Prescott recalled later that he had shattered his arm when it struck the head of the Australian forward, Rex Mossop. "It went numb and I knew it was broken," he said. But, such was the importance that the side attached to the game, he never considered going off and leaving his side short- handed; this was, of course, long before the days of substitutes.
A team-mate, Dave Bolton, had no choice but to go off with a broken collar- bone, and three other players were badly hurt during the first half of what became known as the Battle of Brisbane. At half-time, the Australian doctor on duty in the dressing rooms insisted that Prescott must come off, but he was having none of it, his determination to carry on all the more remarkable for a man playing in the most physically punishing of positions at prop forward.
The Great Britain manager that day was Tom Mitchell (who died earlier this month). He wrote that Prescott swapped places in the scrum to try to protect his broken right arm, but otherwise tried to carry on as though nothing had happened.
"He gathered the ball, he ran, he dictated the pattern of play and he tackled well with his good arm," Mitchell recorded. "Only those present at the game had any idea of the man's naked courage."
With Prescott there to hold them together, Great Britain hung on to win 25-18. Two weeks later, with one arm in a sling and the other holding aloft the Ashes trophy, he was carried shoulder-high around the ground in Sydney after they won the third and deciding Test 40-17.
Mitchell, knowing of Prescott's precarious health, left a tribute to him before his own death, talking of his "selfless sacrifice for his team and country, unequalled in any sport anywhere in the world".

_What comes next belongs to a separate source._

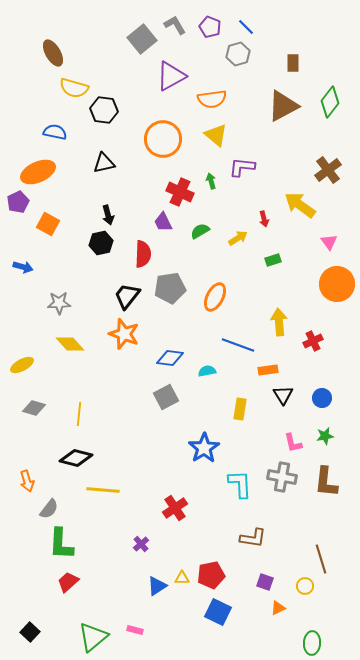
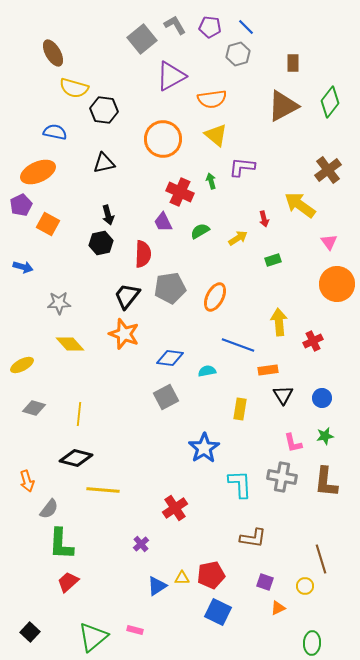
purple pentagon at (210, 27): rotated 15 degrees counterclockwise
purple pentagon at (18, 202): moved 3 px right, 3 px down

Alongside a story like that, many careers would fade into insignificance by comparison, but Prescott's was a fine one, even without the heroism of Brisbane.

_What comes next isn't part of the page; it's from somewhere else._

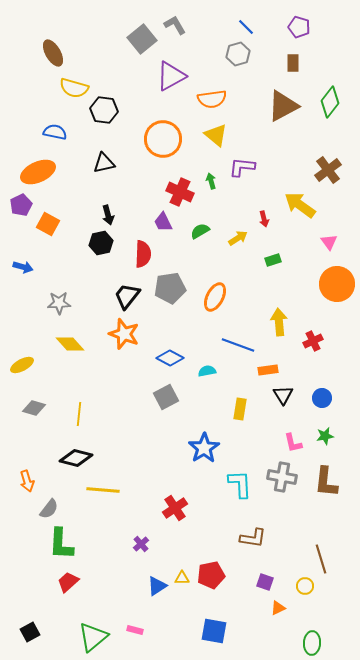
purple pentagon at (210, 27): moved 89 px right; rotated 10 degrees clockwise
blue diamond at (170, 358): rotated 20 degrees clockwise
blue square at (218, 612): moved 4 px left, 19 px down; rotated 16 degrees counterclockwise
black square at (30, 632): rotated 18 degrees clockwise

He began as a winger in junior rugby in his home town of Widnes and it was in that role that he joined Halifax, his first professional club, in 1945. They converted him into a loose forward, but it was St Helens who turned him into a prop.
In an era where size was often considered more important than speed to a front-rower, the compact Prescott - despite his powerful presence on the field, he was only 5ft 10in - stood out as an exception. His unusual pace made him a prolific try-scorer for a prop forward.
His most memorable performance for Saints came in the Challenge Cup final against Halifax at Wembley in 1956, when his running set up one try and later brought him one of his own in a 13-2 victory. That day, he won the game's highest individual award, the Lance Todd Trophy, as the man of the match.
Prescott won the first of his 28 Great Britain caps in 1951 and in 1956 became the first forward to captain the national side. After retiring from playing, he became St Helens' coach, although players in his charge found that, contrary to his ferocious reputation on the field, he was perhaps a little too easy- going to make the same success of that role.
Although in other sports Prescott would have been feted for the rest of his life, he dropped out of the public eye. Earlier this year, his son, Tony, appealed for news of the whereabouts of his memorabilia, including his international caps, cup-winners' medals and his Lance Todd Trophy, all of which had disappeared.
"In the past, he told me all of his collection had been stolen, but I suspect he may have sold them and, to maintain some pride, would not tell me."
Alan Prescott, rugby league player: born Widnes, Cheshire 17 June 1927; (two sons); died Wigan 20 September 1998.